Development has stalled.
It is far too slow. It works perfectly for toy examples, but bogs down in the real world. You have worked hard to make it faster. Each speed-up works, for the toy examples. But it never translates to significant improvement on real problems. Even worse, every speed-up has made what was nice, neat software into a complicated bug-ridden mess.
This behaviour is typical of problems where you have to examine all possible combinations. If it's all combinations two at a time, the time taken is proportional to the square of the number of items you have to compare. That is, if you double the number of items, the time taken is four times as long. If it's all combinations three at a time, it's proportional to the cube of the number of items; double the number of items and the time goes up eight times. The worst case is that where you have to compare each item against all combinations of the other items. Here, if you already have n items, adding one more item makes it take n times as long. Or, roughly speaking, every new item doubles the time to solve the problem.
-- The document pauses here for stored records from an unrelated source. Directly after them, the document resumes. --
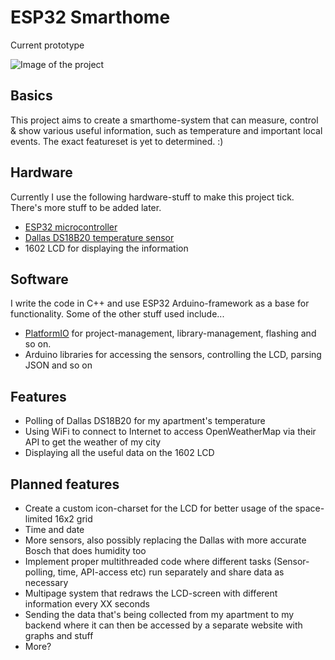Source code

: # ESP32 Smarthome

Current prototype

![Image of the project](https://i.imgur.com/LYCC2Sa.jpg)

## Basics
This project aims to create a smarthome-system that can measure, control & show various useful information, such as temperature and important local events. The exact featureset is yet to determined. :)

## Hardware
Currently I use the following hardware-stuff to make this project tick. There's more stuff to be added later.
+ [ESP32 microcontroller](http://esp32.net/)
+ [Dallas DS18B20 temperature sensor](https://datasheets.maximintegrated.com/en/ds/DS18B20.pdf)
+ 1602 LCD for displaying the information

## Software
I write the code in C++ and use ESP32 Arduino-framework as a base for functionality. Some of the other stuff used include...
+ [PlatformIO](https://platformio.org/) for project-management, library-management, flashing and so on.
+ Arduino libraries for accessing the sensors, controlling the LCD, parsing JSON and so on

## Features
+ Polling of Dallas DS18B20 for my apartment's temperature
+ Using WiFi to connect to Internet to access OpenWeatherMap via their API to get the weather of my city
+ Displaying all the useful data on the 1602 LCD

## Planned features
+ Create a custom icon-charset for the LCD for better usage of the space-limited 16x2 grid
+ Time and date
+ More sensors, also possibly replacing the Dallas with more accurate Bosch that does humidity too
+ Implement proper multithreaded code where different tasks (Sensor-polling, time, API-access etc) run separately and share data as necessary
+ Multipage system that redraws the LCD-screen with different information every XX seconds
+ Sending the data that's being collected from my apartment to my backend where it can then be accessed by a separate website with graphs and stuff
+ More?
I can apply many different techniques for reducing the number of combinations. Sorting the items before making the combinations often helps. Where you must insert the processed items back for further combinations, a priority queue implemented as a heap can work wonders. For really intractable problems there is usually a fast way of getting pretty near the right answer. Would a close approximation satisfy your requirements?
I have solved many of these sort of problems, using the above approaches and also by applying techniques from one area of software engineering to an entirely different area.